DNA methylation and coronary heart disease
The risk of coronary heart disease (CHD) varies between different racial and ethnic populations. For example, American Indian communities in the USA are disproportionately impacted by CHD compared to other groups. Discovering the mechanisms underlying higher CHD risk is crucial in order to develop and implement preventative treatments.
Epigenetic changes to DNA, such as DNA methylation (DNAm), have previously been associated with CHD risk. However, recent studies have been limited due to a lack of replication across populations as well as the uncertainty in identified methylation sites. Now, in a recent study, researchers aimed to overcome these challenges.
Samples from diverse populations
In the study, researchers evaluated blood DNAm from multiple racial groups across the USA. Blood samples were taken from a total of 9,400 people that were involved in four long-term heart health studies. The participants were then split into five cohorts:
- The Strong Heart Study (SHS), which studies American Indians
- The Women’s Health Initiative (WHI), which studies African-American, Hispanic and White women
- Framingham Heart Study (FHS), which studies men and women of any race
- Atherosclerosis Risk in Communities Study – Black (ARIC-Black), which studies Black individuals
- Atherosclerosis Risk in Communities Study – White (ARIC-White), which studies White individuals
As American Indian communities experience higher incidences of CHD, the team compared the SHS samples to the other four cohorts.
“In this study, we harness the country’s best clinical data on heart disease from diverse populations to begin to unlock the specific epigenetic changes involved in the complex biology that leads to disease,” first author Ana Navas-Acien said.
Methylated sites associated with heart disease
The researchers conducted an epigenome-wide association study (EWAS) of each sample to search for differences in DNAm.
In total, the team identified 505 methylation sites associated with higher risk of CHD in the American Indian population. Of these sites, only four were found in all study groups. A further 29 sites were found in at least three additional cohorts. However, the direction of CHD associations were not consistent across all groups. In fact, some methylation sites were actually associated with lower CHD risk in non-American Indian populations. These results suggest that the same epigenetic change can cause very different effects in different racial groups.

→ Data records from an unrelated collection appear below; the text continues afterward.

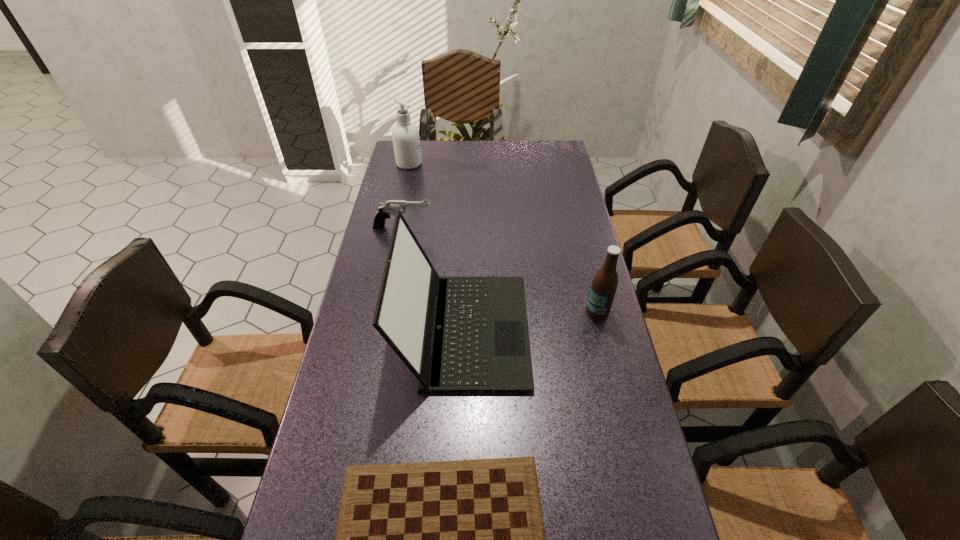
Find the location of a particular element. empty location between the second farthest object and the rightmost object is located at coordinates (500, 269).

Find the location of a particular element. Image resolution: width=960 pixels, height=540 pixels. vacant point located between the cleansing agent and the second farthest object is located at coordinates (406, 196).

Where is `unoccupied position between the laptop and the farthest object`? The width and height of the screenshot is (960, 540). unoccupied position between the laptop and the farthest object is located at coordinates (437, 247).

At what (x,y) coordinates should I click in order to perform the action: click on free space between the cleansing agent and the fourth nearest object. Please return your answer as a coordinate pair (x, y). Looking at the image, I should click on (406, 196).

This screenshot has width=960, height=540. What are the coordinates of `object identified as the third closest to the beer bottle` in the screenshot? It's located at (390, 207).

Choose which object is the third nearest neighbor to the nearest object. Please provide its 2D coordinates. Your answer should be formatted as a tuple, i.e. [(x, y)], where the tuple contains the x and y coordinates of a point satisfying the conditions above.

[(390, 207)]

Locate an element on the screen. The image size is (960, 540). free location that satisfies the following two spatial constraints: 1. on the front label of the beer bottle; 2. on the left side of the cleansing agent is located at coordinates (377, 311).

At what (x,y) coordinates should I click in order to perform the action: click on vacant area in the image that satisfies the following two spatial constraints: 1. on the front side of the beer bottle; 2. on the surface of the laptop. Please return your answer as a coordinate pair (x, y). Looking at the image, I should click on pos(602,330).

Where is `blank area in the image that satisfies the following two spatial constraints: 1. at the muzzle of the rightmost object; 2. on the right side of the fourth nearest object`? Image resolution: width=960 pixels, height=540 pixels. blank area in the image that satisfies the following two spatial constraints: 1. at the muzzle of the rightmost object; 2. on the right side of the fourth nearest object is located at coordinates (386, 311).

Locate an element on the screen. The image size is (960, 540). blank area in the image that satisfies the following two spatial constraints: 1. at the muzzle of the rightmost object; 2. on the right side of the gun is located at coordinates (386, 311).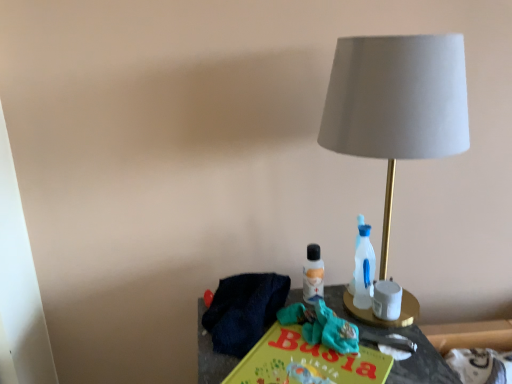
I want to click on blank space to the left of teal fabric scrub at center, so tap(245, 347).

In addition, the researchers carried out a targeted analysis of 248 methylation sites found to be associated with cardiovascular disease in previous studies. They found that only 16 of these sites were associated with CHD in the American Indian cohort. In the remaining four cohorts, the number of these sites associated with CHD ranged from 56 in the WHI and ARIC-Black cohorts to 146 in the ARIC-White cohort. These results imply that CHD risk can be genetically different across populations.
Genes associated with methylation sites
Next, the researchers carried out protein-protein interaction analyses to identify the genes associated with methylation sites. The analyses were carried out on all methylation sites associated with CHD in all five cohorts.
Overall, a distinct set of genes were identified for each group. However, the EGFR gene, which encodes the protein epidermal growth factor receptor, was commonly associated in all cohorts. These results suggest a potential role for EGFR in CHD.
Conclusions and future work
In conclusion, this study has identified the DNAm sites that are associated with heart disease in different populations. The team’s discoveries show that in the future, DNAm may help in the identification of individuals at higher risk of developing CHD.
Importantly, their results also highlight the differences in the genetic basis of CHD across various ethnic groups. In the future, CHD risk in additional subpopulations should also be studied.
Senior author Shelly Cole said: “This [work] underscores the need to tailor indicators of risk and resilience, as well as interventions and treatments, for subpopulations as we move away from a one-size-fits-all approach and towards precision medicine.”